Condition A-1: The uneven surface is divided into 64 μm square measurement areas, the three-dimensional arithmetic average roughness SRa in each measurement area is obtained, and the standard deviation σ SRa of the three-dimensional arithmetic average roughness in all measurement areas is obtained. When calculated, σ SRa is 0.050 μm or less.
Condition A-2: The uneven surface is divided into 64 μm square measurement areas, the three-dimensional arithmetic average roughness SRa in each measurement area is obtained, and the average SRa AVE of the three-dimensional arithmetic average roughness in all measurement areas is calculated. When SRa AVE is 0.100 μm or more.
Condition B-1: According to JIS K7374, the transmission image of the optical sheet for each of the optical comb widths of the image clarity measuring device of 0.125 mm, 0.25 mm, 0.5 mm, 1.0 mm and 2.0 mm Measure sharpness. C 0.125 transmission image definition with an optical comb width of 0.125 mm, C 0.25 transmission image definition with an optical comb width of 0.25 mm, and transmission image definition with an optical comb width of 0.5 mm When the degree of transmission is C 0.5 , the transmission image definition with an optical comb width of 1.0 mm is C 1.0 , and the transmission image definition with an optical comb width of 2.0 mm is C 2.0 , C 0.125, C 0.25, the difference between the maximum value and the minimum value of C 0.5 and C 1.0 are within 6.0%.
Condition B-2: The difference between C 2.0 and C 1.0 is 10.0% or more.
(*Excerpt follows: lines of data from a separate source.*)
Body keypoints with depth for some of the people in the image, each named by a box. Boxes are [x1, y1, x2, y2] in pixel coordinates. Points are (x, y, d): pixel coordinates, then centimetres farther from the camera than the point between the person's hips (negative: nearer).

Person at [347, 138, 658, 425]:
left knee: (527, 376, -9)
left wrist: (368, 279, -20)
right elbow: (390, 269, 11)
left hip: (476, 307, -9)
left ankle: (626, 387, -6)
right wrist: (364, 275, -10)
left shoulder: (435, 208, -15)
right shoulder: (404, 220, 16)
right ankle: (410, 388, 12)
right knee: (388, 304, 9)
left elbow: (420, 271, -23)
A method for producing an optical sheet having a concavo-convex shape on a surface, wherein the optical sheet satisfies the following conditions A-1 and A-2, or satisfies the following conditions B-1 and B-2: The manufacturing method of the optical sheet used for the front surface of the display element with a pixel density of 300 ppi or more.
Condition A-1: The uneven surface is divided into 64 μm square measurement areas, the three-dimensional arithmetic average roughness SRa in each measurement area is obtained, and the standard deviation σ SRa of the three-dimensional arithmetic average roughness in all measurement areas is obtained. When calculated, σ SRa is 0.050 μm or less.
Condition A-2: The uneven surface is divided into 64 μm square measurement areas, the three-dimensional arithmetic average roughness SRa in each measurement area is obtained, and the average SRa AVE of the three-dimensional arithmetic average roughness in all measurement areas is calculated. When SRa AVE is 0.100 μm or more.
Condition B-1: According to JIS K7374, the transmission image of the optical sheet for each of the optical comb widths of the image clarity measuring device of 0.125 mm, 0.25 mm, 0.5 mm, 1.0 mm and 2.0 mm Measure sharpness. C 0.125 transmission image definition with an optical comb width of 0.125 mm, C 0.25 transmission image definition with an optical comb width of 0.25 mm, and transmission image definition with an optical comb width of 0.5 mm When the degree of transmission is C 0.5 , the transmission image definition with an optical comb width of 1.0 mm is C 1.0 , and the transmission image definition with an optical comb width of 2.0 mm is C 2.0 , C 0.125, C 0.25, the difference between the maximum value and the minimum value of C 0.5 and C 1.0 are within 6.0%.
Condition B-2: The difference between C 2.0 and C 1.0 is 10.0% or more.